Jakarta: Komisi Pemberantasan Korupsi (KPK), segera memanggil mantan Gubernur Jawa Barat Ridwan Kamil. RK bakal dimintai keterangan soal dugaan rasuah pengadaan iklan, di PT Bank Pembangunan Daerah Jawa Barat dan Banten (BJB) Tbk.
“Terkait kapannya (pemanggilan Ridwan Kamil), tentunya sesegera mungkin akan kami panggil untuk seluruh saksi-saksi,” kata pelaksana harian (Plh) Direktur Penyidikan KPK Budi Sokmo Wibowo di Gedung Merah Putih KPK, Jakarta Selatan, Kamis, 13 Maret 2025.
Budi mengatakan pemeriksaan Ridwan penting untuk mengklarifikasi sejumlah bukti, yang diambil penyidik dari rumah dia. Pemanggilan merupakan standar operasional pascapenggeledahan.
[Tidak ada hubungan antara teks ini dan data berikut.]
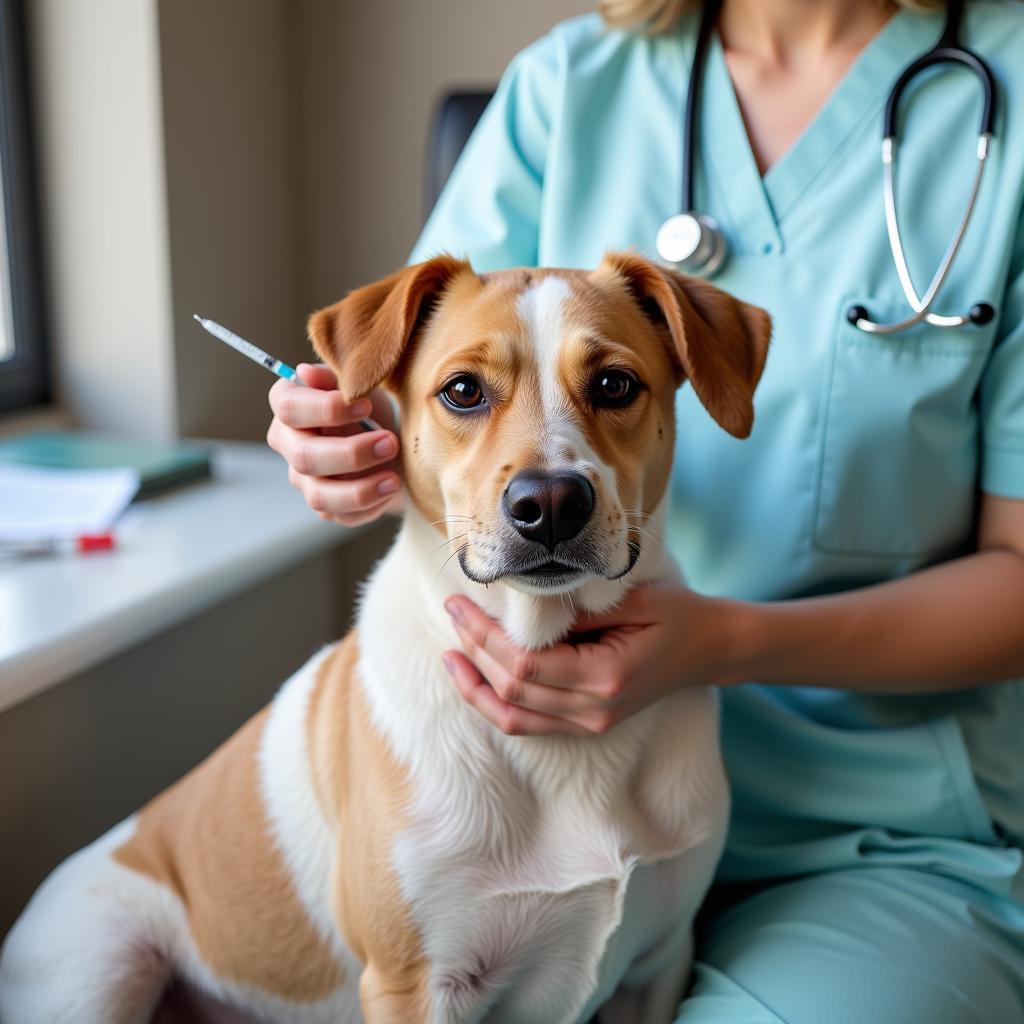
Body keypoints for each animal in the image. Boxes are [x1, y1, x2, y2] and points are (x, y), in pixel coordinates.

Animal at [0, 249, 770, 1024]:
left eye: (614, 384)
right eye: (462, 391)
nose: (549, 502)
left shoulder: (659, 962)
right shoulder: (413, 985)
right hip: (101, 969)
“Untuk mengklarifikasi terhadap barang bukti yang kami ambil maupun kami sita dari tempat yang bersangkutan,” ujar Budi.
Budi menyatakan bahwa Ridwan Kamil bukan saksi maupun tersangka dalam kasus ini. Sebab, dia belum pernah diperiksa sama sekali, jadi, belum bisa disebut sebagai saksi.
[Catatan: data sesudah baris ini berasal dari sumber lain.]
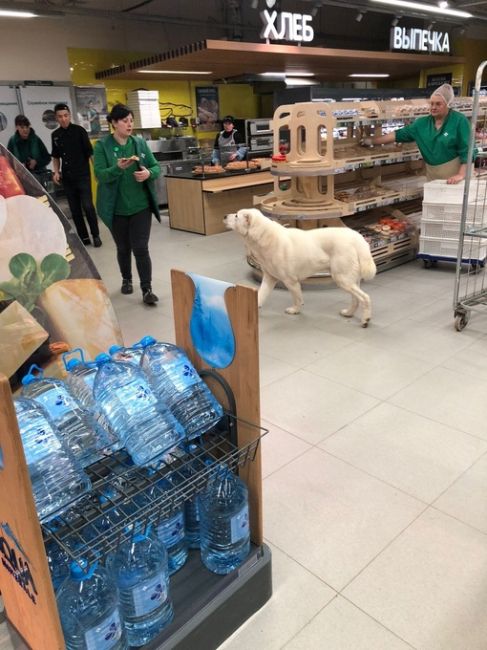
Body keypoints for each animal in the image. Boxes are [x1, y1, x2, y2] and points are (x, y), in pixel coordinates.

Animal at [225, 208, 378, 326]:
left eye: (237, 215)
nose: (225, 216)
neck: (264, 236)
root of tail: (357, 237)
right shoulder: (269, 278)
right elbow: (260, 295)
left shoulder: (290, 281)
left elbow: (297, 298)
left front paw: (295, 311)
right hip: (350, 279)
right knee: (356, 299)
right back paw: (348, 313)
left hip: (342, 278)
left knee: (365, 298)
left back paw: (365, 320)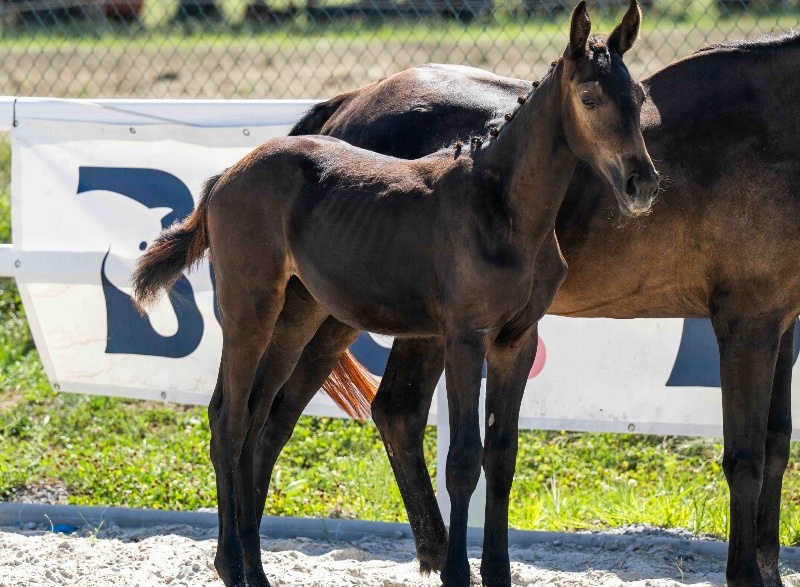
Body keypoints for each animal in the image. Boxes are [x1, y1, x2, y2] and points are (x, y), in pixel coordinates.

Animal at [132, 2, 657, 585]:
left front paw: (497, 572)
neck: (504, 208)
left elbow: (502, 456)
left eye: (638, 98)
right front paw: (456, 572)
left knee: (259, 416)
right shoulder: (464, 339)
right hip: (251, 310)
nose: (642, 185)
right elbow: (463, 459)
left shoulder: (516, 341)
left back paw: (254, 566)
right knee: (230, 417)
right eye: (589, 98)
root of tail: (226, 175)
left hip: (298, 315)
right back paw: (231, 565)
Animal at [252, 26, 800, 587]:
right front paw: (747, 573)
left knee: (393, 412)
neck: (766, 124)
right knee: (279, 412)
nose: (642, 185)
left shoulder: (783, 322)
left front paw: (769, 569)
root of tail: (349, 104)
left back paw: (439, 555)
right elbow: (746, 456)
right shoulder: (745, 322)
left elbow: (777, 443)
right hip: (338, 314)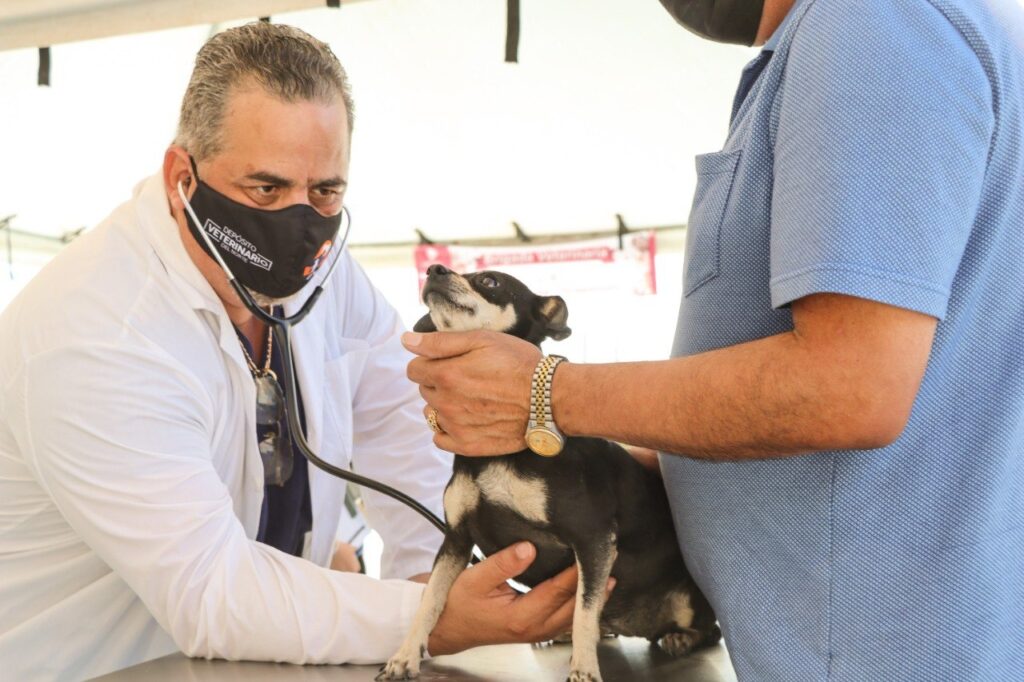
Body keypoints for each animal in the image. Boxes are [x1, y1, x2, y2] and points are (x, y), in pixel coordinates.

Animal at [378, 264, 720, 679]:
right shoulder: (456, 540)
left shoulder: (593, 540)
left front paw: (584, 669)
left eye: (490, 282)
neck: (495, 456)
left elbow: (584, 612)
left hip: (688, 600)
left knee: (709, 630)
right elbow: (431, 599)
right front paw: (405, 656)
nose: (434, 269)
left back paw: (680, 638)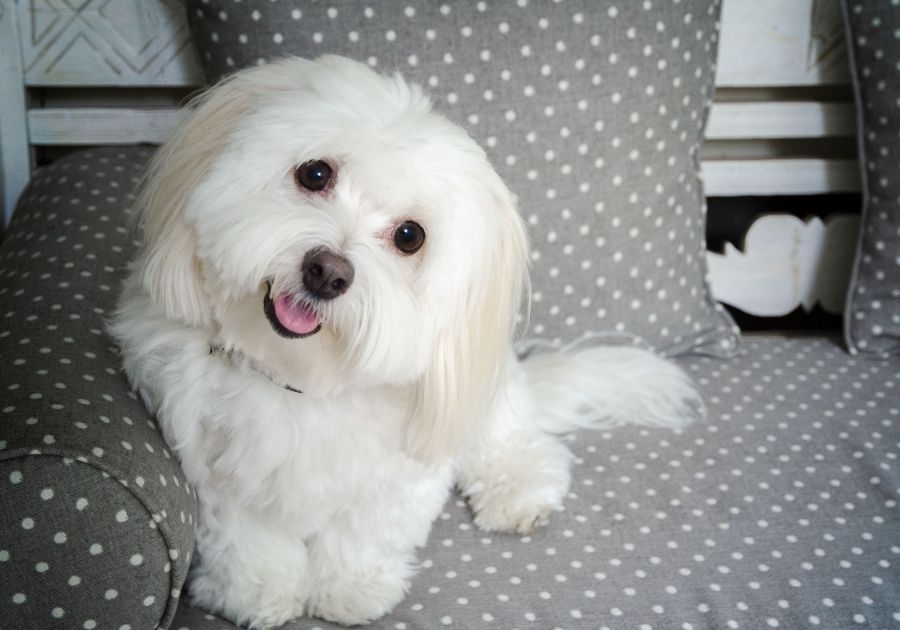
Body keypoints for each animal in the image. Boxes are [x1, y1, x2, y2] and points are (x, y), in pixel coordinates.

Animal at [110, 56, 704, 628]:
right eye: (315, 173)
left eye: (409, 236)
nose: (327, 272)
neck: (301, 378)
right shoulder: (210, 469)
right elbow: (244, 535)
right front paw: (257, 591)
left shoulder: (402, 475)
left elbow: (367, 530)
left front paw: (350, 588)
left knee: (512, 442)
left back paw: (519, 489)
“Bapak RK ini statusnya apa? Kalau statusnya sampai saat ini beliau ya di dalam perkara ini saksi juga belum ya, karena belum, belum dipanggil saksi,” terang Budi.
KPK menetapkan lima tersangka dalam kasus ini, yakni, Eks Dirut BJB Yuddy Renaldi, Divisi Corsec BJB Widi Hartono, Pengendali Agensi Antedja Muliatana dan Cakrawala Kreasi Mandiri Ikin Asikin Dulmanan, Pengendali Agensi BSC Advertising dan WSBE Suhendrik, dan Pengendali Agensi CKMB dan CKSB Sophan Jaya Kusuma.
KPK sudah menggeledah sejumlah lokasi terkait kasus ini. Salah satunya yakni rumah mantan Gubernur Jawa Barat Ridwan Kamil.
KPK menyita sejumlah dokumen terkait kasus ini dari rumah Ridwan Kamil. Selain itu, penyidik juga menggeledah Kantor BJB di Bandung.
Kasus ini membuat negara merugi Rp222 miliar. Tindakan rasuah ini berlangsung pada 2021 sampai 2023. BJB sejatinya menyiapkan dana Rp409 miliar untuk penayangan iklan di media TV, cetak, dan online.
Ada enam perusahaan yang diguyur uang dari pengadaan iklan ini. Rinciannya yakni, PT CKMB sebesar Rp41 miliar, PT CKSB Rp105 miliar, PT AM Rp99 miliar, PT CKM Rp81 miliar, PT BSCA Rp33 miliar, dan PT WSBE Rp49 miliar.
KPK menyebut penunjukan agensi tidak dilakukan berdasarkan ketentuan pengadaan barang dan jasa yang berlaku. Lembaga Antirasuah mengendus adanya selisih pembayaran yang membuat negara merugi lebih dari dua ratus miliar rupiah.